O jovem de 16 anos não aguentava mais esperar a hora. Na casa da
madrinha, ansioso observava os irmãos em um debate à hora do almoço
sobre alguma coisa que não estava entendendo, em um primeiro
momento. Entretanto, ao ver o olhar da moça bonita que lá estava,
percebeu que todo aquele discurso era apenas para impressioná-la.
Uma disputa de dois machos por uma fêmea. Quem ganhasse, levava.
Só que o rapaz não queria saber daquilo... Combinara com um dos
irmãos ir ao Mineirão para ver a final do Campeonato Mineiro de
1982. Era contra o maior rival e o Galo voava naquele tempo.
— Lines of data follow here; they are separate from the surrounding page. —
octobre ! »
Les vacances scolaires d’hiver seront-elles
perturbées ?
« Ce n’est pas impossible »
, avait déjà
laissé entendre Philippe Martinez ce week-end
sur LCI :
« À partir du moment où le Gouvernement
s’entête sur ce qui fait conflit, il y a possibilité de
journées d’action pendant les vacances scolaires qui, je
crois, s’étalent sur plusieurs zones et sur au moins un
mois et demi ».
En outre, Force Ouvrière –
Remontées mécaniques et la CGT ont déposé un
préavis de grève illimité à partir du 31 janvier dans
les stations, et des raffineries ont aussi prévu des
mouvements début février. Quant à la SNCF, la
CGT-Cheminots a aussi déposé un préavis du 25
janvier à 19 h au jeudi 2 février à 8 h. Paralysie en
Um
timaço com João Leite, Nelinho, Osmar Guarnelli, Luisinho e Jorge
Valença; Heleno, Cerezo e Renato Queiroz (o”Dramático”);
Catatau, Reinaldo e Éder.
Os ânimos estavam exaltados, pois a bebida rolava solta e as horas
passavam. Já era momento de irem, pois a previsão era de estádio
cheio. Mais de 100.000 torcedores estariam no Gigante da Pampulha
neste jogo, segundo o lendário Sebastião Pereira de Jesus, o Tião
das Rendas, o que se confirmaria depois. O jovem EDN intimou pela
última vez o irmão Dendê para irem, pois já estava ficando
apertado para chegar ao estádio. Finalmente, o irmão concordou e
saíram, pegando o coletivo em um ponto ali perto.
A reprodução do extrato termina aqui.